You got to fill out a form first
And then you wait in the line

So – before glimpsing the divine, there’s the bureaucracy to contend with.

Well, it seems like our fate
To suffer and wait for the knowledge we seek

And when that’s done, and the Lord God is near, what do you say?

Face-to-face in the vastness of space
Your words disappear
And you feel like you’re swimming in an ocean of love
And the current is strong
But all that remains when you try to explain
Is a fragment of song
Lord, is it Be Bop a Lula? Or ooh Papa Doo?
Lord, Be Bop a Lula? Or ooh Papa Doo?
Be Bop a Lula

‘Dazzling Blue’ might just be the most beautiful song that Simon has written, enriched with Indian vocal chant and tabla percussion, that begins with unanswered questions about love and existence, and ends with the refuge of love itself and the marriage bed:

Truth or lie, the silence is revealing
An empty sky, a hidden mound of stone
But the CAT scan’s eye sees what the heart’s concealing
Nowadays, when everything is known

Maybe love’s an accident, or destiny is true
But you and I were born beneath a star of dazzling blue

There’s a similar trajectory in ‘Love and Hard Times’ that shifts from the fantasy of God paying a courtesy call on Earth one Sunday morning but deciding he needs to leave, fast –  ‘these people are slobs’ – to what, to my mind, is the most beautiful verse on the album:

The light at the edge of the curtain
Is the quiet dawn
The bedroom breathes
In clicks and clacks
Uneasy heartbeat, can’t relax
But then your hand takes mine
Thank God, I found you in time

On ‘Love is Eternal Sacred Light’ Simon manages to compress the whole of creation, from the ‘big bang’ to terrorism, into six lines:

How’d it all begin? Started with a bang
Couple of light years later, stars and planets sang
Fire warmed the cold, waves of colours flew
Moonlight into gold, earth to green and blue

Earth becomes a farm
Farmer takes a wife
Wife becomes a river and the giver of life
Man becomes machine
Oil runs down his face
Machine becomes a man with a bomb in the marketplace

But then, before things get too portentous, Simon’s dry wit kicks in.  It turns out that it’s God himself telling this tale, and he’s just joking:

Big Bang
That’s a joke that I made up
Once when I had eons to kill
You know, most folks
They don’t get when I’m joking

On the album’s title track, Simon cooks up a gumbo in the first verse, then reads his kids a bedtime story, telling them

…life is what you make of it:
So beautiful or so what

– only for this image to erupt violently into the song:

Four men on the balcony
Overlooking the parking lot
Pointing at a figure in the distance
Dr.
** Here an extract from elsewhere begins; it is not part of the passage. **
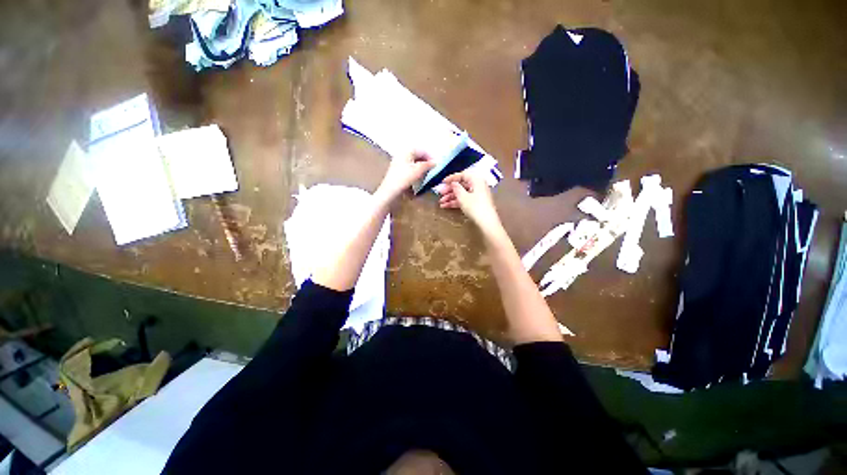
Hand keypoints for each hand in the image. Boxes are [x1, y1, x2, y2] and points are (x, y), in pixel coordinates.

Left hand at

King has just been shot
And the sirens long melody
Singing saviour pass me not
Aint it strange the way we’re ignorant
How we seek out bad advice
How we jigger it and figure it
Mistaking value for the price

In her album review for The Observer, Kitty Empire wrote:

A great many of Simon’s contemporaries – Dylan and Neil Young, to name but two – have grappled with the most un-rock’n’roll business of growing older and taking stock. In turns playful and gently profound, Simon doesn’t regard the future with dread or the past with regret. He re-emphasises the need for love, a good time and a sense of perspective. When we are all gone, he notes three-quarters of the way through this lustrous record, no zebra will shed a tear.

If every human on the planet and all the buildings on it
Should disappear
Would a zebra grazing in the African Savannah
Care enough to shed one zebra tear?

Questions for the angels
Who believes in angels?
Fools do
Fools and pilgrims all over the world

In his liner notes, Elvis Costello writes:

These wonderful songs refuse to despair, despite the evidence all around us. “So Beautiful Or So What” rejects the allure of fashionable darkness and the hypnosis of ignorance – better to contemplate and celebrate the endurance of the spirit and the persistence of love.